Worms

Worms is a town with a famous history, The Reformation and all that. St. Peter’s is a somewhat ironic church to visit in the main square. I’ll pretend I care about these things just to set the scene as others might expect. The reason for Hector’s visit to Worms, accompanied by the ever faithful Marg was to surprise a friend who shares his name with that of this fine settlement.

I met Alan Worms on January 7th 1980 on Kibbutz Ashdot Ya’akov (Me’uchad) which is a few kilometres south of Tiberias – uncanny. This was the start of my Kibbutz experience that would continue most summers through the 1980s, and less so in the 1990s when other things came into play. The only constant throughout my visits to Israel was Alan Worms.

Alan was a Texan born Jew who migrated back to the Homeland after the 1967 Six Day War. He had worked on oil rigs in the Red Sea when Israel controlled these waters. He had sampled kibbutz life and stumbled upon Ashdot Ya’akov. This was a very special place.

Alan became a very good friend and spent a fair proportion of his meagre spending money keeping in touch in the days when long distance calls were expensive. My two visits to Ashdot Ya’akov in the 1990s were as his guest.

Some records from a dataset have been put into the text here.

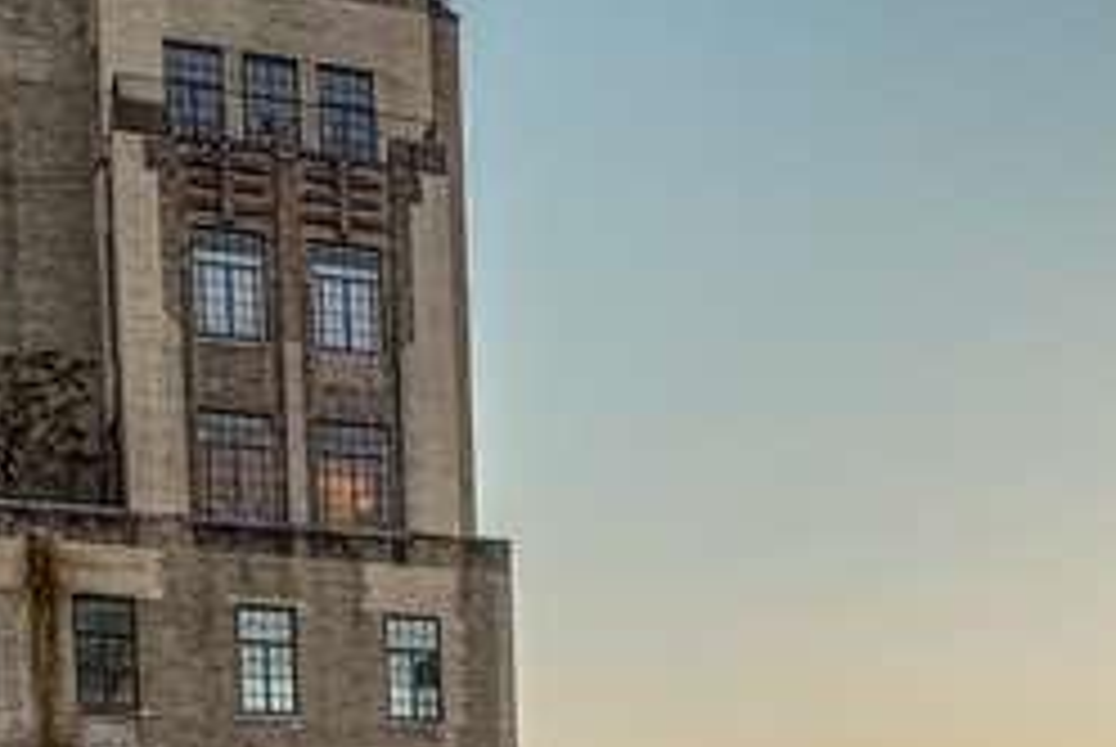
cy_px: 1285
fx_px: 2762
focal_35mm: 89
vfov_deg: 13.9
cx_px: 1503
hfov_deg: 20.6
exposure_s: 1/125
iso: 500
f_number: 5.6
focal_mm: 17
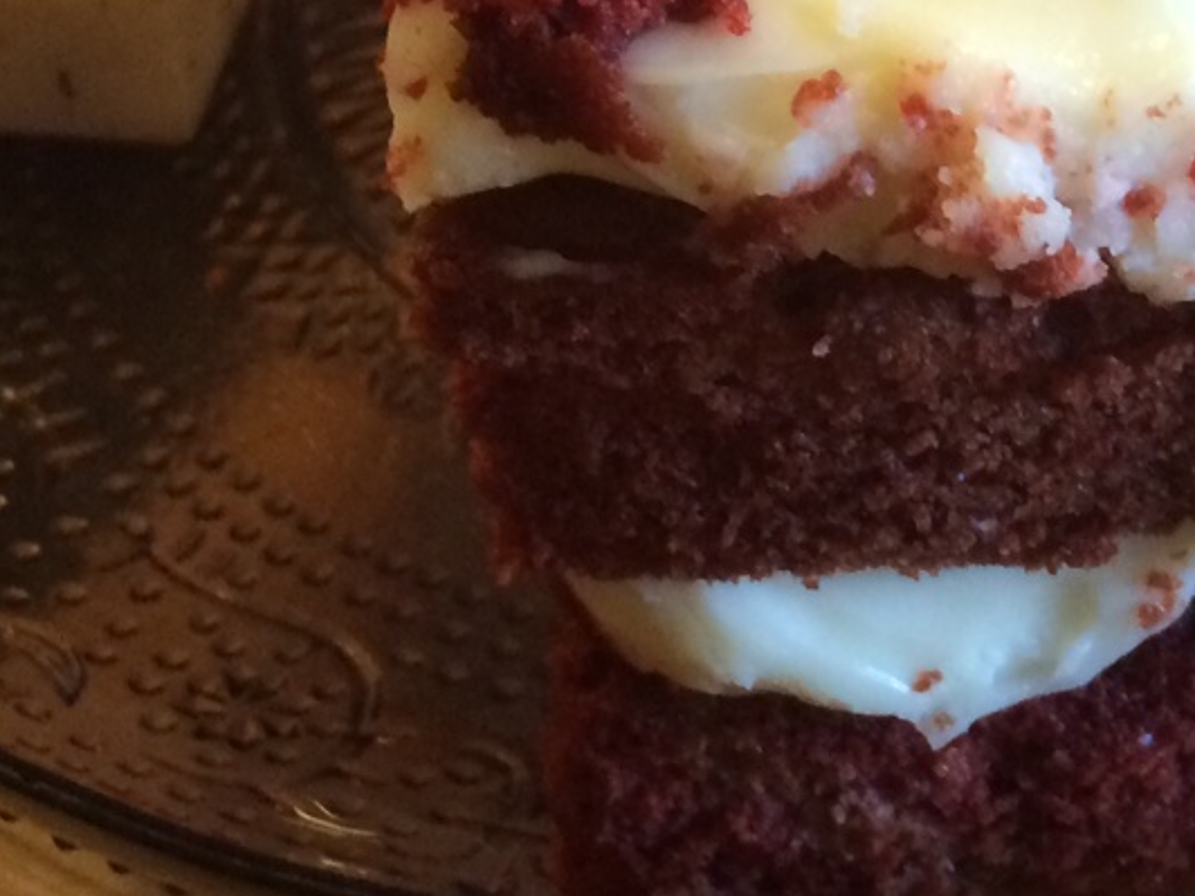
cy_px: -323
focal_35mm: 92
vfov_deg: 15.2
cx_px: 948
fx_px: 3176
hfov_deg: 21.1
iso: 160
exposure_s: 1/30
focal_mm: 4.12
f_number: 2.2
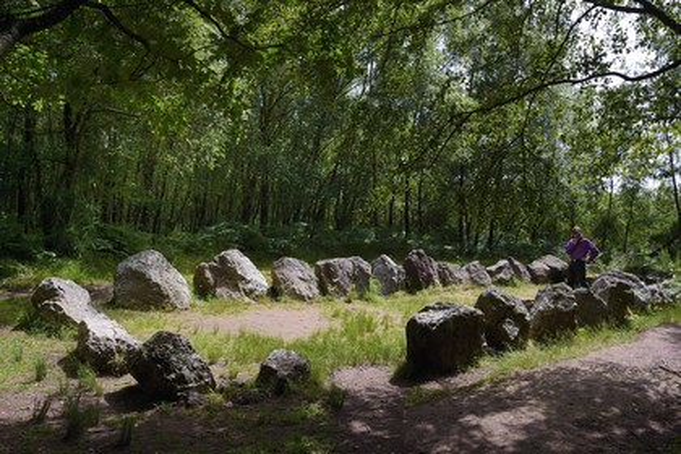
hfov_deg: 63.7
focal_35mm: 29
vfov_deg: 45.0
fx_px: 549
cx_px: 340
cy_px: 227
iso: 200
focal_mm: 29
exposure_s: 1/200
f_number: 11
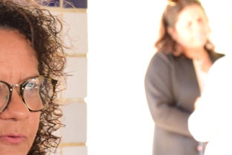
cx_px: 31
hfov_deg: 6.8
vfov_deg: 4.5
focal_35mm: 302
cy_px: 193
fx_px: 1946
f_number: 7.1
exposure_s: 1/100
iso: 1000
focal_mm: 62
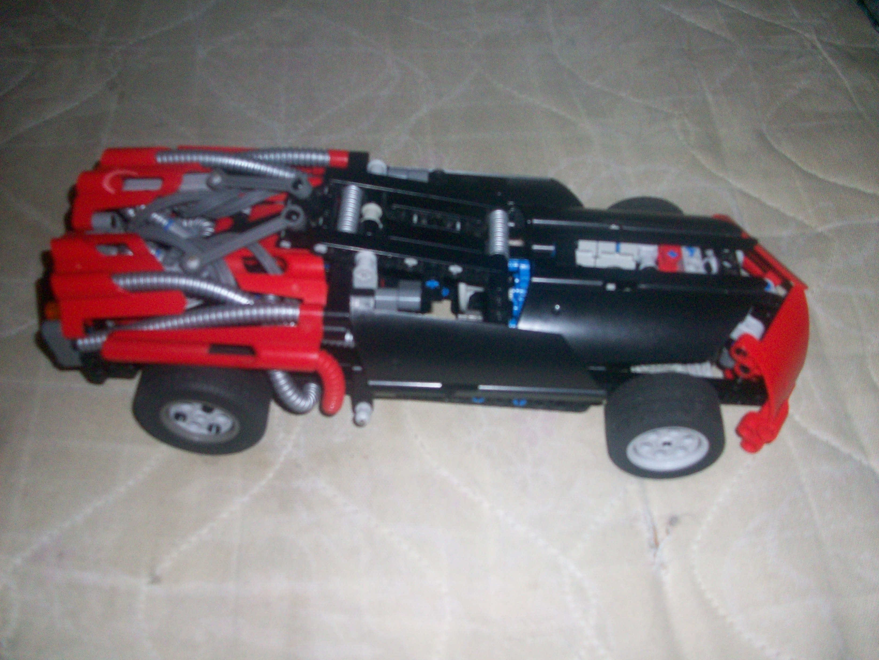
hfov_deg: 54.0
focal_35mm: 34
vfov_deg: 41.8
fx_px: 863
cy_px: 330
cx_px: 440
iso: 160
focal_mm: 5.7
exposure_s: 1/60
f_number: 2.8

In 2004 when I realised that it was possible to go by bus from Flughafen Hahn directly to Worms I booked Marg and I there with Heidelberg as the next stop and a night at Frank and Rosi’s in Traben-Trarbach on the way back. This was the latter part of our Easter Vacation having flown up from Roma, Italia. Sometimes it is cheaper not to fly directly back to Scotland.

I never told Alan of my plans. He never found out. Sadly, Alan took ill some weeks before the trip and died in a matter of days. To commemorate the name I sent a batch of postcards to the Kibbutz with the Worms town logo to Orit, the intention being that she could distribute these to those who cared. When I last visited the Kibuutz in 2010 I never did get around to asking. A visit to the grave was sufficient. It was Marg who painstakingly read the birth date and death date on every headstone until we had eliminated all graves but Alan’s.

Worms lies on the West Bank of the Rhein, south of Mainz. The uncanny feature is that the bridge across the river is not dissimilar from that which crosses the Mosel at Traben-Trarbach. Maybe there are more like this across Deutschland, these are what I have encountered.

There is of course a Hausbrauerei on the banks of the Rhein, Hagenbrau. A five litre Tin still adorns the social space at our place of work.